Hypersensitivity Including Infusion‑Related and Anaphylactic Reactions

  • Hypersensitivity reactions including infusion‑related reactions and anaphylactic reactions have been reported following infusion of TROGARZO® during post‑approval use. Symptoms may include dyspnea, angioedema, wheezing, chest pain, chest tightness, cough, hot flush, nausea, and vomiting. If signs and symptoms of an anaphylactic or other clinically significant hypersensitivity reaction occur, immediately discontinue administration of TROGARZO® and initiate appropriate treatment. The use of TROGARZO® is contraindicated in patients with known hypersensitivity with TROGARZO®.

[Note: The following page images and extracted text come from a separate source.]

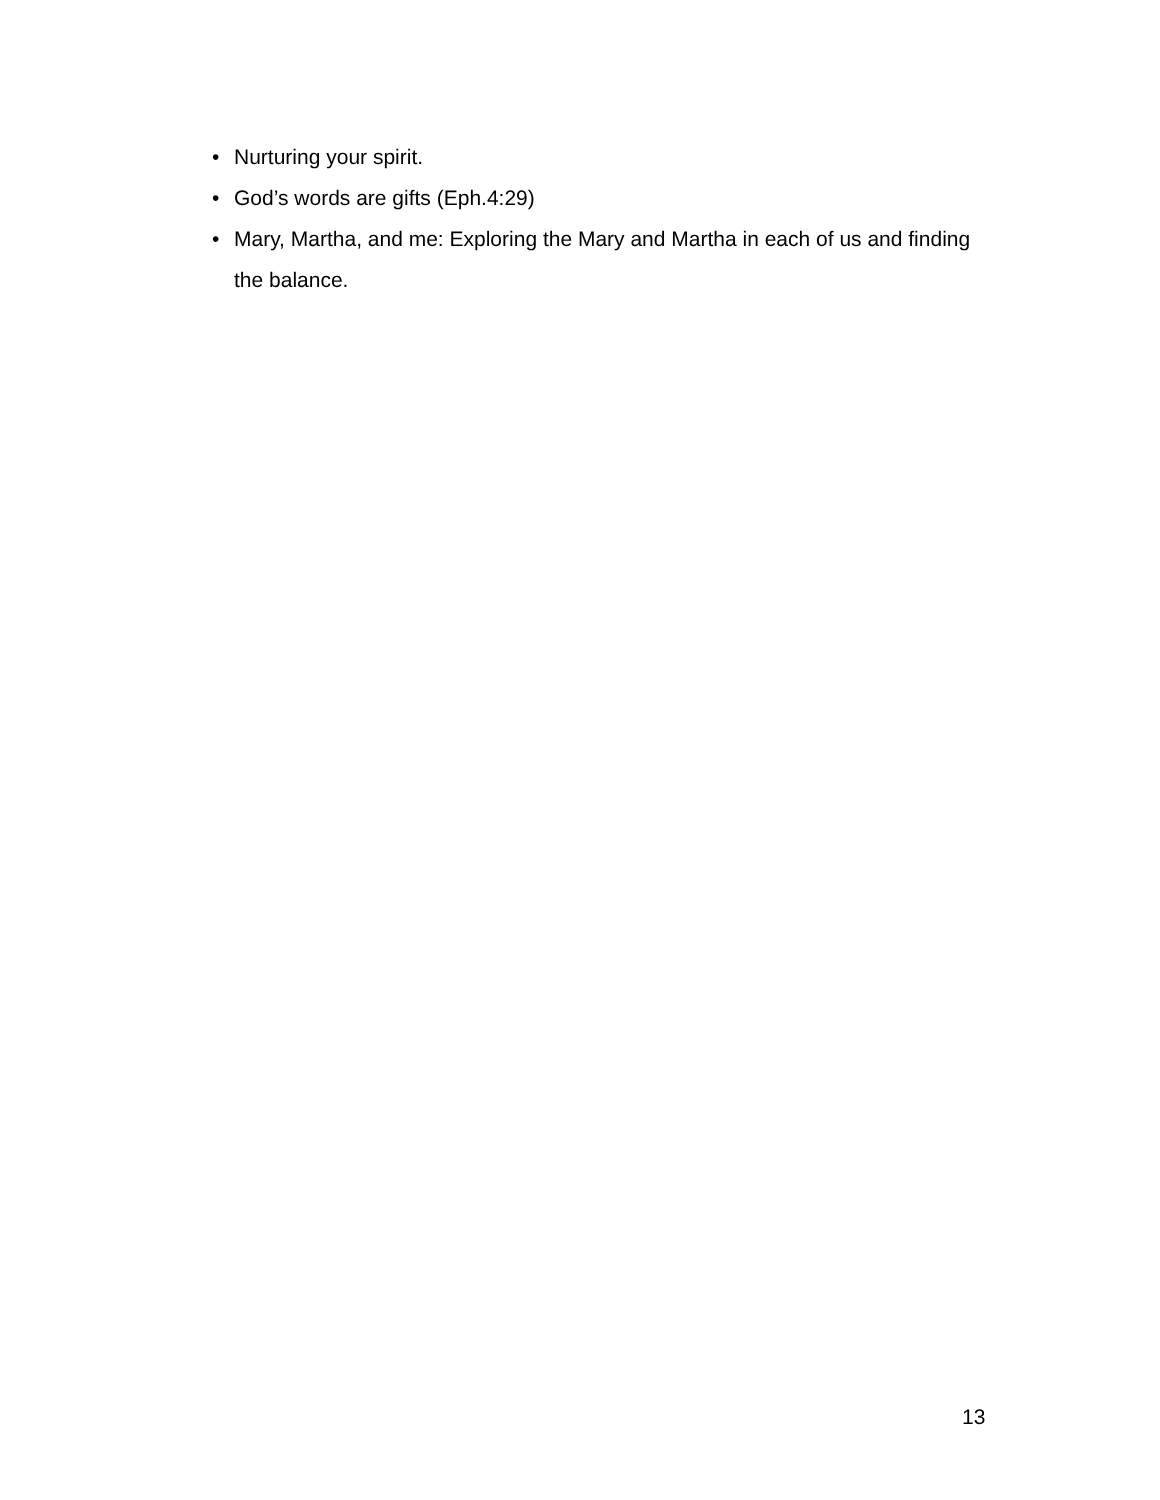• Nurturing your spirit.
• God’s words are gifts (Eph.4:29)
• Mary, Martha, and me: Exploring the Mary and Martha in each of us and finding the balance.
13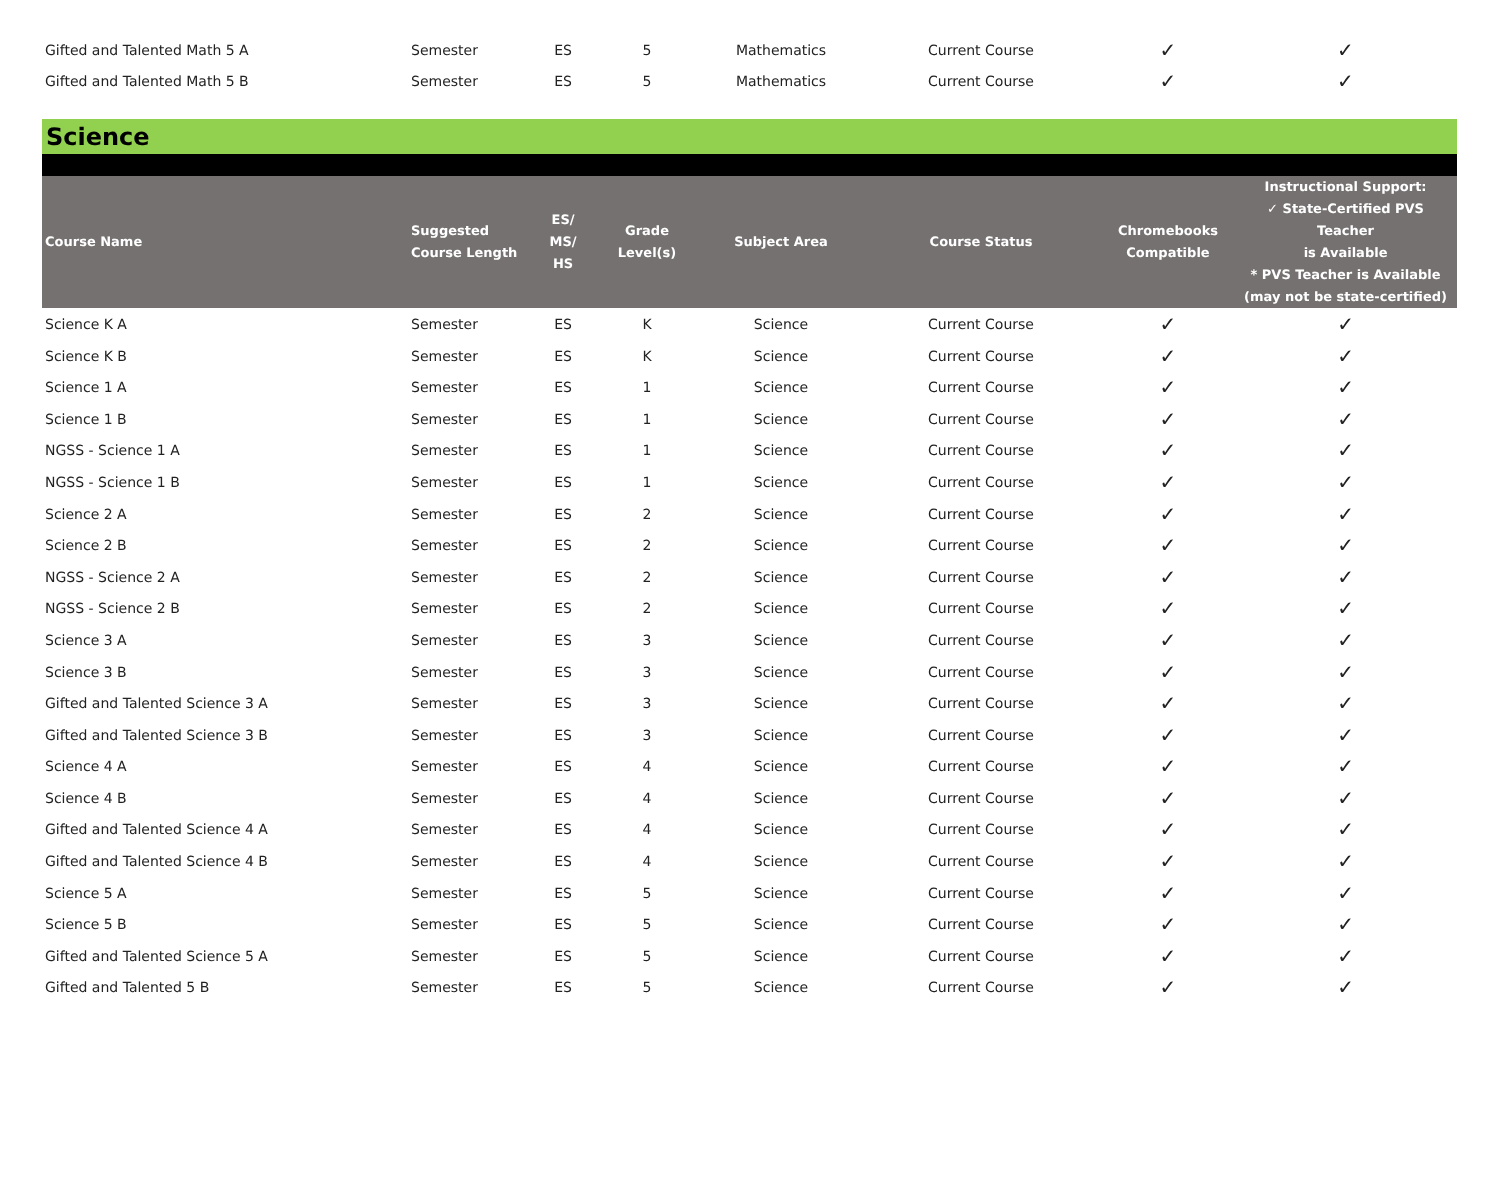| Gifted and Talented Math 5 A | Semester | ES | 5 | Mathematics | Current Course | ✓ | ✓ |
| Gifted and Talented Math 5 B | Semester | ES | 5 | Mathematics | Current Course | ✓ | ✓ |
| Science | | | | | | | |
| Course Name | Suggested Course Length | ES/ MS/ HS | Grade Level(s) | Subject Area | Course Status | Chromebooks Compatible | Instructional Support: ✓ State-Certified PVS Teacher is Available * PVS Teacher is Available (may not be state-certified) |
| Science K A | Semester | ES | K | Science | Current Course | ✓ | ✓ |
| Science K B | Semester | ES | K | Science | Current Course | ✓ | ✓ |
| Science 1 A | Semester | ES | 1 | Science | Current Course | ✓ | ✓ |
| Science 1 B | Semester | ES | 1 | Science | Current Course | ✓ | ✓ |
| NGSS - Science 1 A | Semester | ES | 1 | Science | Current Course | ✓ | ✓ |
| NGSS - Science 1 B | Semester | ES | 1 | Science | Current Course | ✓ | ✓ |
| Science 2 A | Semester | ES | 2 | Science | Current Course | ✓ | ✓ |
| Science 2 B | Semester | ES | 2 | Science | Current Course | ✓ | ✓ |
| NGSS - Science 2 A | Semester | ES | 2 | Science | Current Course | ✓ | ✓ |
| NGSS - Science 2 B | Semester | ES | 2 | Science | Current Course | ✓ | ✓ |
| Science 3 A | Semester | ES | 3 | Science | Current Course | ✓ | ✓ |
| Science 3 B | Semester | ES | 3 | Science | Current Course | ✓ | ✓ |
| Gifted and Talented Science 3 A | Semester | ES | 3 | Science | Current Course | ✓ | ✓ |
| Gifted and Talented Science 3 B | Semester | ES | 3 | Science | Current Course | ✓ | ✓ |
| Science 4 A | Semester | ES | 4 | Science | Current Course | ✓ | ✓ |
| Science 4 B | Semester | ES | 4 | Science | Current Course | ✓ | ✓ |
| Gifted and Talented Science 4 A | Semester | ES | 4 | Science | Current Course | ✓ | ✓ |
| Gifted and Talented Science 4 B | Semester | ES | 4 | Science | Current Course | ✓ | ✓ |
| Science 5 A | Semester | ES | 5 | Science | Current Course | ✓ | ✓ |
| Science 5 B | Semester | ES | 5 | Science | Current Course | ✓ | ✓ |
| Gifted and Talented Science 5 A | Semester | ES | 5 | Science | Current Course | ✓ | ✓ |
| Gifted and Talented 5 B | Semester | ES | 5 | Science | Current Course | ✓ | ✓ |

Immune Reconstitution Inflammatory Syndrome

  • Immune Reconstitution Inflammatory Syndrome (IRIS) has been reported in one patient treated with TROGARZO® in combination with other antiretrovirals. During the initial phase of combination antiretroviral therapies, patients whose immune systems respond may develop an inflammatory response to indolent or residual opportunistic infections, which may necessitate further evaluation and treatment.

Embryo-Fetal Toxicity

  • Based on animal data, TROGARZO® may cause reversible immunosuppression (CD4+ T cell and B cell lymphocytopenia) in infants born to mothers exposed to TROGARZO® during pregnancy. Immune phenotyping of the peripheral blood and expert consultation are recommended to provide guidance regarding monitoring and management of exposed infants based on the degree of immunosuppression observed. The safety of administering live or live‑attenuated vaccines in exposed infants is unknown.

Adverse Reactions

  • The most common adverse reactions (all Grades) seen in clinical trial experience, reported in at least 5% of subjects receiving TROGARZO® were diarrhea (8%), dizziness (8%), nausea (5%) and rash (5%).
  • Most (90%) of the adverse reactions reported were mild or moderate in severity. Two subjects experienced severe adverse reactions: one subject had a severe rash and one subject developed IRIS manifested as an exacerbation of progressive multifocal leukoencephalopathy.